Full Mouth Disinfection


Full Mouth Disinfection is a non-invasive maintenance course undergone to treat advanced or chronic cases on periodontitis. It is the only procedure available to treat this level of gum disease, and it can lead to serious complications if not undergone when advised.


Chronic periodontitis is an advanced form of gingivitis that hasn’t been resolved quickly enough. Keeping your teeth clean with the recommended twice-daily brushing, and a regular visit to your dental hygienist is a sure way of avoiding diseases of this nature. By doing this, you are preventing the development of plaque build-up in and around the teeth and gum pocket areas. Not cleaning plaque correctly will inevitably lead to the development of hard calculus, and will encourage the onset of gingivitis.

Some of the worst cases of chronic periodontitis have led to the jaw bone becoming destroyed and even tooth loss. This is treatable with a full mouth disinfection when you spot early symptoms, such as excessive gum bleeding and inflammation of the gums, which are quite obvious to spot. If you believe you are showing signs of early periodontitis, you should present this to your dentist for a full consultation.

The procedure of a full mouth disinfection is aimed at healing gums and is the most effective of its kind. It is important to note that the procedure is non-invasive, meaning it will not cause you any pain. The whole process is done under local anaesthetic to the afflicted area, and it typically takes up to two sessions (depending on the extent of damage).

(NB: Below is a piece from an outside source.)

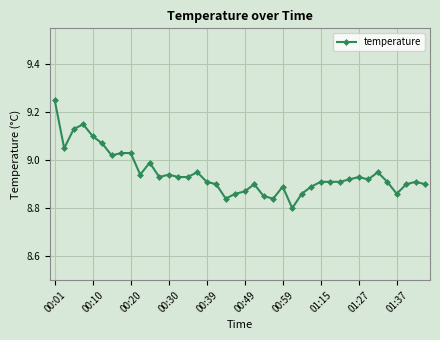

What is the sum of all values?

357.8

In order to remove soft plaque and hard calculus from the teeth, the dentist will use a combination of scaling and root planning completed with the appropriate dental instruments. The gums are then thoroughly disinfected with a chlorhexidine mouthwash, which prevents further inflection and healing gums. The mouth rinse acts as an antiseptic to achieve this. This mouth rinse will be given to you to use at home as part of the overall treatment. This should be used twice daily for approximately 30 seconds each time, and should be done for a month after the in-practice treatment.